As with all things there are risks, which include:

            1. Sub-optimal outcome
It is possible that the patient may be disadvantaged by the settlement, either in monetary or accountability terms. There may be pressure to reach a conclusion on the mediation date, as everyone is expected to arrive at an agreement. There may be a feeling of failure for everyone involved if this does not occur.

            2. No changes in medical practice
It is believed by some that litigation has led to a corresponding increase in risk management in medical practice and greater awareness of patients’ communication needs. It is unclear if unreported mediated cases behind closed doors will create the same impetus for patient safety measures to be undertaken.

            3. Lower damages
It is possible that mediation will result in lower payouts for damages in some cases because it is often the threat of the court action that provides the impetus for respondents into offering realistic damages.

            4. Lack of control
As in any informal process, there is less control of processes, as they are not controlled by the claimant, health care providers, or the usual procedures of the litigation process or the court.

            5. Cost
If a case is mediated after initial investigations, then the costs of mediation may exceed negotiation. A negotiated settlement often occurs at this stage and well before litigation.

            6. Stress
It can be stressful for some claimants to have to meet health care providers and the mediator face to face. On the other hand, lawyers can obviate direct contact with the other side and also act as a buffer in some circumstances.
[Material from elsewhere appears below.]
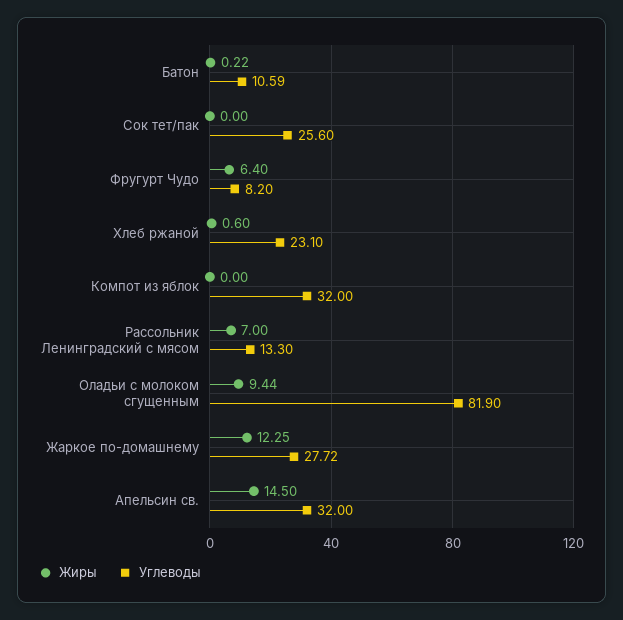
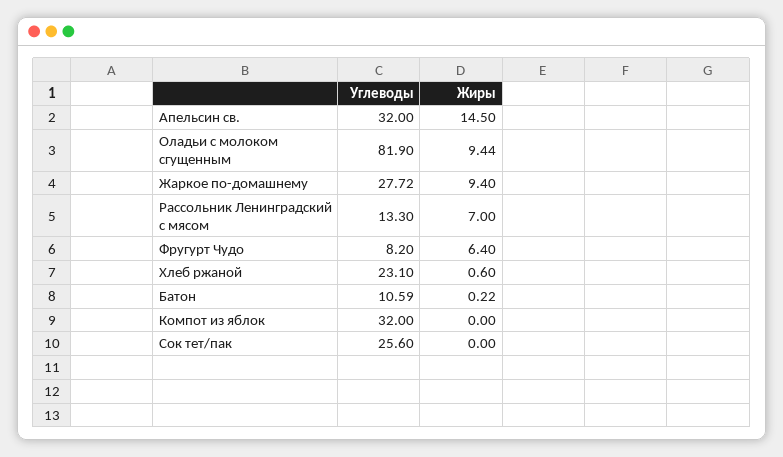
Жиры, Жаркое по-домашнему: 12.25 -> 9.4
At a time when the litigation is long and inequitable in many respects, the benefits of mediation far outweigh its risks. Mediation can provide benefits, both monetary and otherwise, for victims of medical accidents.
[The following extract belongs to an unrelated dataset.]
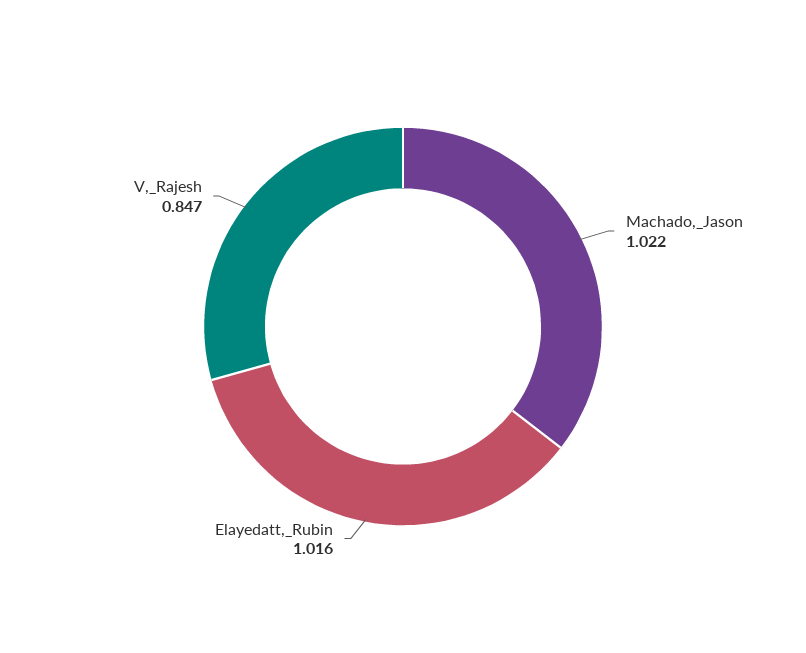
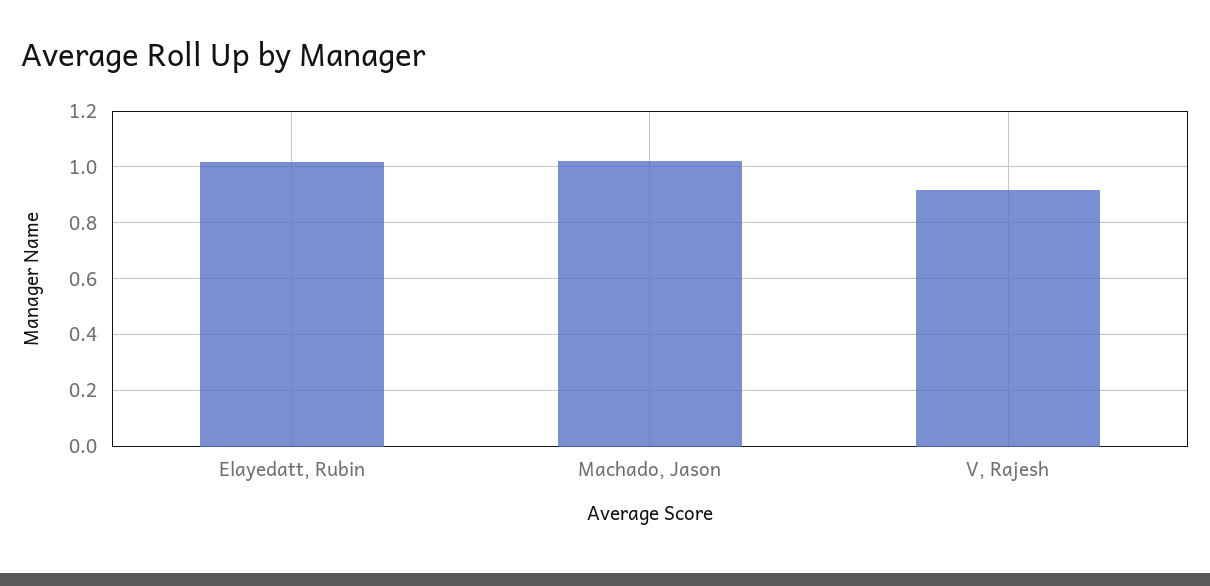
V,_Rajesh: 0.847 -> 0.925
Few medical cases in Malaysia have actually been through the mediation process for various reasons. As such, it is not yet possible to determine its utility in the resolution of issues for victims of medical accidents.

Mediation will not work in all disputes. However, a better understanding of its benefits will certainly increase its uptake by claimants, lawyers, doctors, medical defence organizations, health care facilities and society in general. Those who believe in mediation will need to organize their collective strength and energy to promote it so that society can realize its benefits.

In summary, it would be helpful for all potential disputants to take heed of Richard Lamb’s statement “No nation in history has ever sued its way to greatness.”  


Dr Milton Lum is member of the board of Medical Defence Malaysia. This article is not intended to replace, dictate or define evaluation by a qualified doctor. The views expressed do not represent that of any organisation the writer is associated with.